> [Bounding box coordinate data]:
==================================================

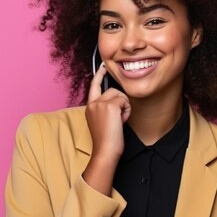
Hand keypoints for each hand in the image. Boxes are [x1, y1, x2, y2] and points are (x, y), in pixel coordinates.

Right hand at [82, 63, 130, 195]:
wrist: (105, 151)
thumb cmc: (107, 141)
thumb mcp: (103, 122)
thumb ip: (105, 110)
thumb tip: (116, 101)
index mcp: (89, 107)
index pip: (94, 86)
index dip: (99, 74)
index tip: (104, 66)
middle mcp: (92, 103)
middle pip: (113, 90)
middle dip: (120, 102)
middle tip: (119, 117)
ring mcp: (100, 103)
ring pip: (120, 95)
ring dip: (124, 108)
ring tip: (118, 122)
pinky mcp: (109, 105)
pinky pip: (125, 101)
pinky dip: (126, 111)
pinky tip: (121, 122)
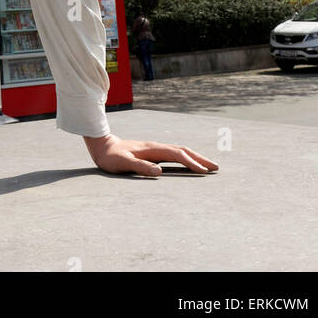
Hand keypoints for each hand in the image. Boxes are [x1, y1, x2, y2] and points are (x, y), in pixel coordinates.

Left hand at [82, 133, 217, 176]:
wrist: (102, 146)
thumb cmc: (111, 157)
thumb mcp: (123, 163)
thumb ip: (140, 166)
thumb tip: (159, 171)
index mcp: (152, 149)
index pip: (176, 155)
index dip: (191, 162)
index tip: (204, 172)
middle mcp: (156, 147)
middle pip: (183, 150)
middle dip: (200, 158)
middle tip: (216, 167)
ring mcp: (155, 149)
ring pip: (180, 151)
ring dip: (195, 157)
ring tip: (208, 166)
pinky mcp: (153, 153)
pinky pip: (174, 154)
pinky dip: (186, 158)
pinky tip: (189, 163)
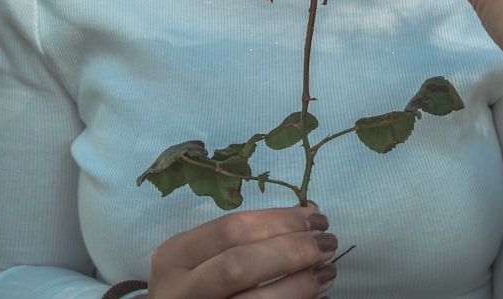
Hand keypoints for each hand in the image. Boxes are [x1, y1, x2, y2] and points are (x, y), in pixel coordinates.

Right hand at [147, 205, 337, 298]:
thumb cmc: (198, 283)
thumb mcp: (204, 256)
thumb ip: (245, 237)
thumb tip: (308, 213)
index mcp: (174, 257)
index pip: (229, 229)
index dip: (278, 220)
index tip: (314, 216)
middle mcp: (180, 291)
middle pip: (239, 265)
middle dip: (291, 250)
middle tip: (327, 242)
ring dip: (301, 284)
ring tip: (328, 271)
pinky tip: (317, 298)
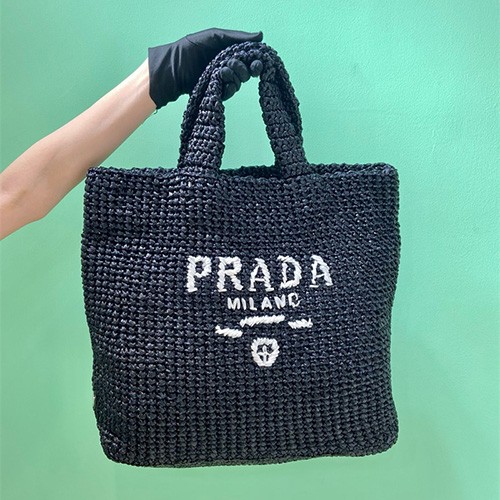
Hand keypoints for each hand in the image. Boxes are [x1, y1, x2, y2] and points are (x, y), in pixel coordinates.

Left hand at [148, 27, 262, 109]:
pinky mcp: (217, 91)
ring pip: (239, 82)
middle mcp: (228, 66)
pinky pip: (230, 92)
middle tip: (232, 64)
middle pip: (246, 72)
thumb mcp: (215, 37)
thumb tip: (260, 35)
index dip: (255, 61)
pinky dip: (228, 87)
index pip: (249, 58)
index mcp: (229, 52)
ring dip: (233, 77)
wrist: (175, 67)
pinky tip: (220, 80)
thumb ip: (237, 37)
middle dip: (242, 69)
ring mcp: (223, 80)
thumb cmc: (191, 48)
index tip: (257, 63)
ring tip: (221, 71)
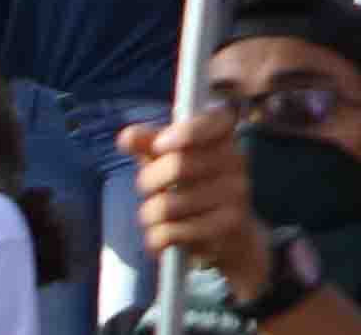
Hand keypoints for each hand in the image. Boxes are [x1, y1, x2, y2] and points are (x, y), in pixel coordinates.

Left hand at [120, 110, 276, 304]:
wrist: (228, 233)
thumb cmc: (194, 185)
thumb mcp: (171, 158)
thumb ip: (149, 144)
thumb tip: (126, 137)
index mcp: (223, 134)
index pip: (211, 122)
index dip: (184, 133)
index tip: (158, 145)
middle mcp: (235, 160)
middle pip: (177, 166)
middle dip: (148, 181)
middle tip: (144, 188)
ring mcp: (235, 193)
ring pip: (170, 205)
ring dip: (149, 214)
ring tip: (150, 216)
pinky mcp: (227, 225)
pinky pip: (176, 232)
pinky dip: (157, 237)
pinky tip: (158, 237)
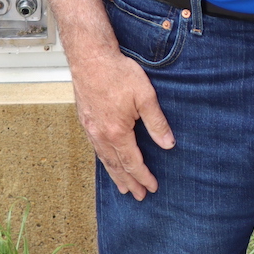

==================================================

> [ACTIVITY]: Could you restate all of the data above word for word and skip every picture?

> [RESPONSE]:
Hand keypoints for each hand in the image. Boxes are [x1, y1, x2, y2] and points are (x, y), in pixel coordinates.

Right hand at [82, 63, 130, 195]:
wrist: (105, 151)
thumb cmc: (107, 141)
thumb mcp: (103, 122)
thumb ip: (105, 110)
thumb tip: (116, 101)
index mcp: (89, 107)
index pip: (94, 86)
index dip: (99, 74)
index tip: (104, 66)
middle mcp: (92, 103)
middle pip: (113, 90)
middle dip: (120, 102)
middle tip: (119, 117)
ring mcp: (100, 103)
ring pip: (120, 95)
ring dip: (124, 108)
ring tip: (118, 122)
pinky mcp: (109, 105)
pinky pip: (125, 101)
pinky dip: (126, 111)
pinky tip: (121, 122)
Hand keypoints for each hand in the image. Boxes are [x1, y1, x2, y2] and points are (x, y), in pixel coordinates.

Left hand at [82, 133, 217, 176]:
wrist: (102, 146)
thumb cmc: (111, 157)
thumb mcp: (123, 163)
thumb ip: (140, 166)
thumb tip: (159, 171)
index mcp: (152, 149)
index pip: (176, 155)
index dip: (191, 162)
index tip: (204, 172)
middle mcp: (156, 147)
middle pip: (183, 150)
middle dip: (200, 158)
middle tip: (216, 167)
ring mcp: (155, 149)
ring pip: (180, 151)
ring dip: (195, 157)
ring tip: (208, 166)
pinky mcp: (153, 153)
pinky pip: (174, 154)
pinky dip: (186, 158)
pinky tip: (189, 163)
Hand keypoints for each hand in the image. Boxes are [x1, y1, x2, y2] and points are (x, y), in pixel coordinates.

Right hand at [147, 205, 337, 298]:
thumb cmc: (198, 283)
thumb mcp: (204, 256)
thumb ip: (245, 237)
thumb tip: (308, 213)
index mcp: (174, 257)
index pip: (229, 229)
index dip: (278, 220)
index tip: (314, 216)
middle mcp: (180, 291)
middle pip: (239, 265)
middle dip: (291, 250)
middle tip: (327, 242)
ring dip: (301, 284)
ring tip: (328, 271)
pinky tip: (317, 298)
Hand keypoints for each hand in the image. Boxes are [x1, y1, x2, y2] and points are (x, y), in pixel coordinates.

Left hand at [148, 27, 262, 109]:
pinky mcp: (217, 91)
ring pip: (239, 82)
middle mcp: (228, 66)
pinky pip: (230, 92)
middle tip: (232, 64)
middle pip: (246, 72)
thumb mcp: (215, 37)
thumb tip: (260, 35)
index dip: (255, 61)
pinky dip: (228, 87)
index pip: (249, 58)
index mcp: (229, 52)
ring dip: (233, 77)
wrist: (175, 67)
pinky tip: (220, 80)
thumb ip: (237, 37)
middle dip: (242, 69)
ring mcp: (223, 80)
thumb cmc: (191, 48)
index tip: (257, 63)
ring tip: (221, 71)
Hand keypoints for each hand in the image. Boxes are [x1, y1, x2, y2] and points are (x, y), in pixel coordinates.

Left hand at [120, 110, 276, 304]:
wrist: (228, 233)
thumb cmc: (194, 185)
thumb mcp: (171, 158)
thumb ip: (149, 144)
thumb tip: (126, 137)
index mcp: (223, 134)
index pip: (211, 122)
index dip: (184, 133)
index tip: (158, 145)
middle mcp: (235, 160)
middle pip: (177, 166)
middle dip: (148, 181)
middle tip: (144, 188)
ring mcp: (235, 193)
ring pip: (170, 205)
ring dip: (149, 214)
ring tip: (150, 216)
pinky mcp: (227, 225)
pinky pip: (176, 232)
pinky dip: (157, 237)
pinky tip: (158, 237)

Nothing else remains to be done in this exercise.